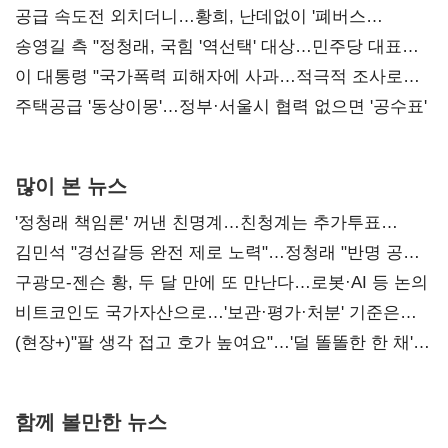
사과부터"
공급 속도전 외치더니…황희, 난데없이 '폐버스
리모델링' 제안
송영길 측 "정청래, 국힘 '역선택' 대상…민주당 대표로
총선 지휘 못해"
이 대통령 "국가폭력 피해자에 사과…적극적 조사로
진실 밝혀야"
주택공급 '동상이몽'…정부·서울시 협력 없으면 '공수표'
많이 본 뉴스
'정청래 책임론' 꺼낸 친명계…친청계는 추가투표
때리기
김민석 "경선갈등 완전 제로 노력"…정청래 "반명 공세
사과부터"
구광모-젠슨 황, 두 달 만에 또 만난다…로봇·AI 등 논의
비트코인도 국가자산으로…'보관·평가·처분' 기준은
숙제
(현장+)"팔 생각 접고 호가 높여요"…'덜 똘똘한 한 채'
20억 키맞추기
함께 볼만한 뉴스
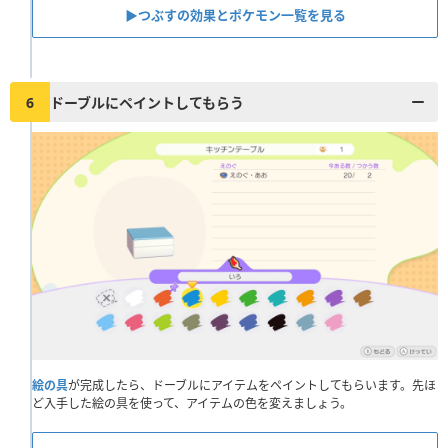
▶︎つぶすの効果とポケモン一覧を見る
6
ドーブルにペイントしてもらう
絵の具
が完成したら、ドーブルにアイテムをペイントしてもらいます。先ほ
ど入手した絵の具を使って、アイテムの色を変えましょう。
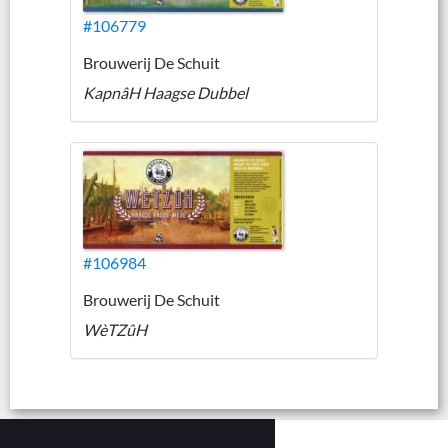
#106779
Brouwerij De Schuit
KapnâH Haagse Dubbel
#106984
Brouwerij De Schuit
WèTZûH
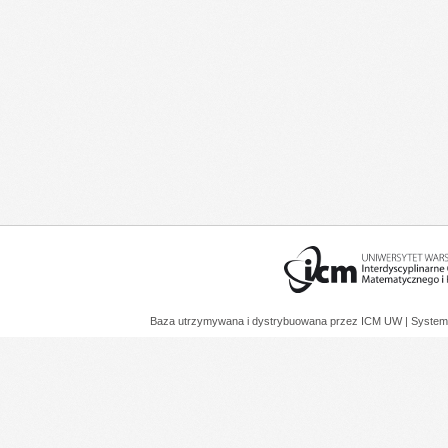
Baza utrzymywana i dystrybuowana przez
ICM UW
| System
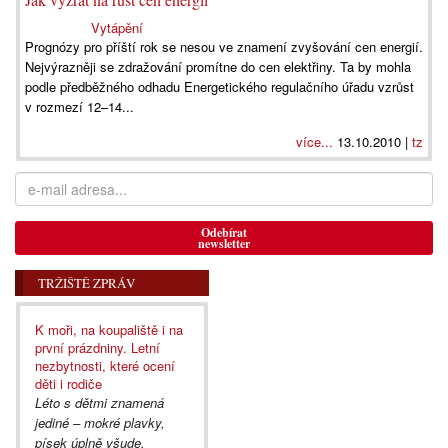
Vytápění
Prognózy pro příští rok se nesou ve znamení zvyšování cen energií.
Nejvýrazněji se zdražování promítne do cen elektřiny. Ta by mohla
podle předběžného odhadu Energetického regulačního úřadu vzrůst
v rozmezí 12–14...
více...
13.10.2010 |
tz
Odebírat
newsletter
TRŽIŠTĚ ZPRÁV
K moři, na koupaliště i na
první prázdniny. Letní
nezbytnosti, které ocení
děti i rodiče
Léto s dětmi znamená
jediné – mokré plavky,
písek úplně všude,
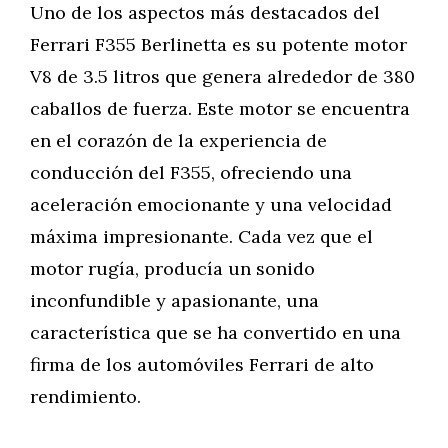
Uno de los aspectos más destacados del
Ferrari F355 Berlinetta es su potente motor
V8 de 3.5 litros que genera alrededor de 380
caballos de fuerza. Este motor se encuentra
en el corazón de la experiencia de
conducción del F355, ofreciendo una
aceleración emocionante y una velocidad
máxima impresionante. Cada vez que el
motor rugía, producía un sonido
inconfundible y apasionante, una
característica que se ha convertido en una
firma de los automóviles Ferrari de alto
rendimiento.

**Problem to solve:**
Print the text from every one of the records above again, line for line and without any change, and leave the pictures out.

**Answer for the task:**
사과부터"
공급 속도전 외치더니…황희, 난데없이 '폐버스
리모델링' 제안
송영길 측 "정청래, 국힘 '역선택' 대상…민주당 대표로
총선 지휘 못해"
이 대통령 "국가폭력 피해자에 사과…적극적 조사로
진실 밝혀야"
주택공급 '동상이몽'…정부·서울시 협력 없으면 '공수표'
많이 본 뉴스
'정청래 책임론' 꺼낸 친명계…친청계는 추가투표
때리기
김민석 "경선갈등 완전 제로 노력"…정청래 "반명 공세
사과부터"
구광모-젠슨 황, 두 달 만에 또 만난다…로봇·AI 등 논의
비트코인도 국가자산으로…'보관·평가·처분' 기준은
숙제
(현장+)"팔 생각 접고 호가 높여요"…'덜 똘똘한 한 채'
20억 키맞추기
함께 볼만한 뉴스
▶︎つぶすの効果とポケモン一覧を見る
6
ドーブルにペイントしてもらう
絵の具
が完成したら、ドーブルにアイテムをペイントしてもらいます。先ほ
ど入手した絵の具を使って、アイテムの色を変えましょう。
#106779
Brouwerij De Schuit
KapnâH Haagse Dubbel
#106984
Brouwerij De Schuit
WèTZûH
Baza utrzymywana i dystrybuowana przez
ICM UW
| System
Vytápění
Prognózy pro příští rok se nesou ve znamení zvyšování cen energií.
Nejvýrazněji se zdražování promítne do cen elektřiny. Ta by mohla
podle předběžného odhadu Energetického regulačního úřadu vzrůst
v rozmezí 12–14...
více...
13.10.2010 |
tz
Odebírat
newsletter
TRŽIŠTĚ ZPRÁV
K moři, na koupaliště i na
první prázdniny. Letní
nezbytnosti, které ocení
děti i rodiče
Léto s dětmi znamená
jediné – mokré plavky,
písek úplně všude,
Uno de los aspectos más destacados del
Ferrari F355 Berlinetta es su potente motor
V8 de 3.5 litros que genera alrededor de 380
caballos de fuerza. Este motor se encuentra
en el corazón de la experiencia de
conducción del F355, ofreciendo una
aceleración emocionante y una velocidad
máxima impresionante. Cada vez que el
motor rugía, producía un sonido
inconfundible y apasionante, una
característica que se ha convertido en una
firma de los automóviles Ferrari de alto
rendimiento.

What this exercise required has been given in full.